I am a fan of the evolving TT Games’ Lego series, from the Star Wars titles to the Batman ones. I have gone through nearly all of them not only because they are fun, but also because they are very playable with my sons and that is rare in modern videogames. None of the franchise entries have grabbed me and kept me up late nights like Lego: The Lord of The Rings has. Perhaps it is my fascination with the movies as the source material (I own DVD and Blu-ray copies of all the iterations) or the refined gameplay present, but I can easily say this is my favorite Lego title from TT Games, unseating Lego Batman in my mind.
The gameplay premise of Lego: The Lord of The Rings is the same general model as the previous forays from TT games.
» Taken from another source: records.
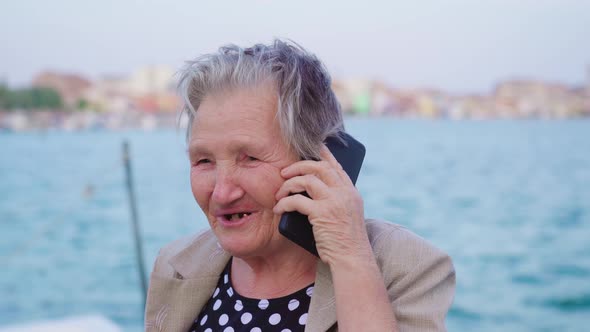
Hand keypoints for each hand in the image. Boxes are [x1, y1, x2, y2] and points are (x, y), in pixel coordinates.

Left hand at [274, 145, 371, 265]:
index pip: (336, 166)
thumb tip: (316, 190)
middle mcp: (344, 193)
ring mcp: (334, 201)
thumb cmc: (346, 241)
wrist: (353, 259)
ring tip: (280, 193)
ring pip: (307, 179)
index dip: (322, 154)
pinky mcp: (322, 213)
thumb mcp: (347, 215)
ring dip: (289, 184)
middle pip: (319, 167)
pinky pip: (297, 200)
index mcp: (351, 192)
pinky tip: (279, 208)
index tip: (312, 146)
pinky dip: (285, 203)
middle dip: (299, 166)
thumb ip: (338, 200)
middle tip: (284, 173)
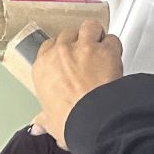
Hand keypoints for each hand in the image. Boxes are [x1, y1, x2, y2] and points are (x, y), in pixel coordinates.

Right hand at [30, 20, 123, 146]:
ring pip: (88, 26)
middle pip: (68, 33)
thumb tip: (38, 126)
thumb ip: (44, 119)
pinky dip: (114, 46)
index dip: (60, 51)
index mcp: (43, 67)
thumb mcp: (51, 121)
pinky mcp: (105, 49)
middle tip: (85, 55)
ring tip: (100, 45)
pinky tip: (115, 55)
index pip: (48, 46)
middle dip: (77, 42)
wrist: (91, 117)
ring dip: (95, 34)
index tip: (66, 58)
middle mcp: (61, 52)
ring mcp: (83, 48)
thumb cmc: (70, 119)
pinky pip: (111, 39)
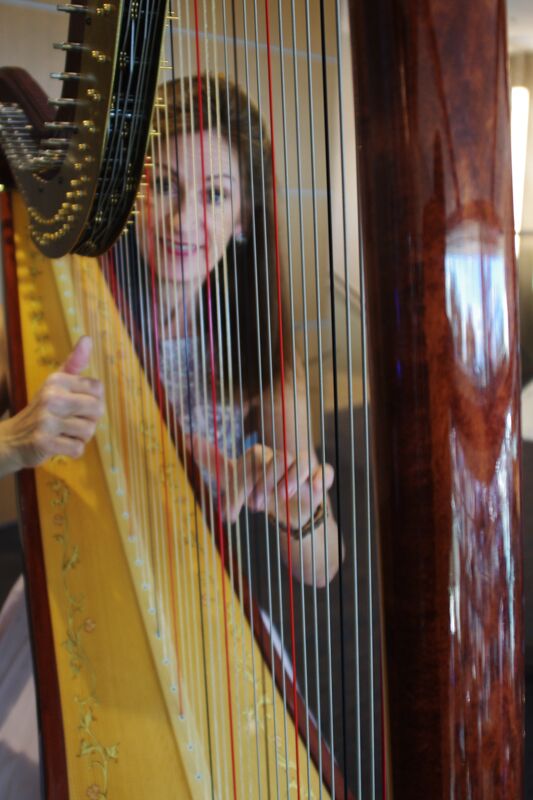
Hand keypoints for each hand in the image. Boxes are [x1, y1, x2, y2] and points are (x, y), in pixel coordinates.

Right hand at [0, 337, 103, 473]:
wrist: (12, 439)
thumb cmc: (43, 409)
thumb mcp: (56, 384)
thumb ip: (74, 363)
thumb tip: (88, 338)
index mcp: (57, 380)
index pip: (98, 389)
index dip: (93, 400)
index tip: (78, 404)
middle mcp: (51, 397)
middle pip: (97, 410)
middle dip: (90, 420)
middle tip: (72, 421)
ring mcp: (46, 420)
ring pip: (89, 431)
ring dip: (81, 436)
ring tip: (65, 432)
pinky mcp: (44, 442)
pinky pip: (78, 448)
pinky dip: (73, 450)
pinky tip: (60, 444)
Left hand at [189, 435, 333, 527]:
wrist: (285, 511)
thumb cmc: (257, 491)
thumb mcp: (233, 480)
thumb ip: (213, 461)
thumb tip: (188, 438)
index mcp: (260, 456)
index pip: (252, 462)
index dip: (243, 488)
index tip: (238, 510)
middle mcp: (282, 458)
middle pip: (277, 459)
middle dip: (267, 482)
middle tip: (258, 504)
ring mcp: (301, 467)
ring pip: (302, 461)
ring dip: (291, 480)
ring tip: (282, 496)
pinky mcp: (318, 479)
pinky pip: (325, 472)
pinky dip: (320, 479)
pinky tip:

You travel through various scenarios, battling enemies, solving puzzles, collecting studs, and finding secrets. The magic in this game version is the fact that a cohesive story is told mirroring the three movies in the trilogy and using actual dialogue from the films. This is only the second TT Games Lego title to use audio (Lego Batman 2 got voice actors for the story segments) but this one is made wondrous by hearing the actual actors from the films as the Lego action unfolds on screen to varied serious and comic results.
Many scenes are shown verbatim from the films, the sequence of Gandalf on the bridge screaming ‘You Shall not Pass’ to the Balrog gives me goosebumps. TT Games cleverly switched dialogue around so they could manipulate the imagery to push the 9+ hours of film moments into about an hour of cutscenes. They did this so expertly that for the first time in my long history of playing Lego games I was actually looking forward to the next story segment. The use of voice is the best addition to the series in a long time and I am hoping it is here to stay, I don’t think I can go back to the mumbles from previous games again.
Gameplay-wise there is an extremely satisfying series of missions throughout Middle Earth. Unlike the Star Wars or Indiana Jones games there is no main mission hub, instead there is an always accessible map of Middle Earth and you can go to each discovered location or mission anytime with quick travel or actually walk overland to your destination.
The key to this game, much like the others, is that initially you will only find a few of the hidden items as characters and blueprints. Items are only fully accessible once you re-play missions in freeplay mode with the right characters unlocked. In the past this has annoyed me, but because of the ease of moving to sites and generally fun missions, I quite enjoyed going back to try to find everything.
Another new twist In Lego: The Lord of The Rings is that there are quests you can get from random NPCs. These range from building an item at the Blacksmith or finding a lost item in a story mission. The quest givers get clearly identified once you find a statue in each area and this makes it easy to trigger all the quests, which are generally how you get red bricks for the extras in the game.
The gameplay is a little more flexible this time around as there are items you can make that substitute for the unique skills of the characters. Need to hit targets and Legolas isn’t in your party? Equip the bow in overland or freeplay mode and fire away. Need to climb walls without Gollum? Equip the climbing shoes and get up that wall. It is a great system and makes it easy to use one character to solve all the puzzles. The only issue I found is that certain blueprints are hard to come by and some items are not seen for some time which makes switching characters nearly a necessity.
There are other annoyances such as the somewhat flaky platforming, no ability to freeplay in Middle-Earth until you complete the game, and some really tough to find chests. Other than that I can easily say this is by far my favorite Lego title yet. It hits the right notes of gameplay, story (especially with the movie voices), and fun factor all of which make this a title fans of The Lord of The Rings and Lego games must own.
Lego: The Lord of The Rings is rated E (Everyone) by the ESRB for Cartoon Violence, Comic Mischief. This game can also be found on: Nintendo DS, Nintendo 3DS, PC, Vita, Wii, and Xbox 360.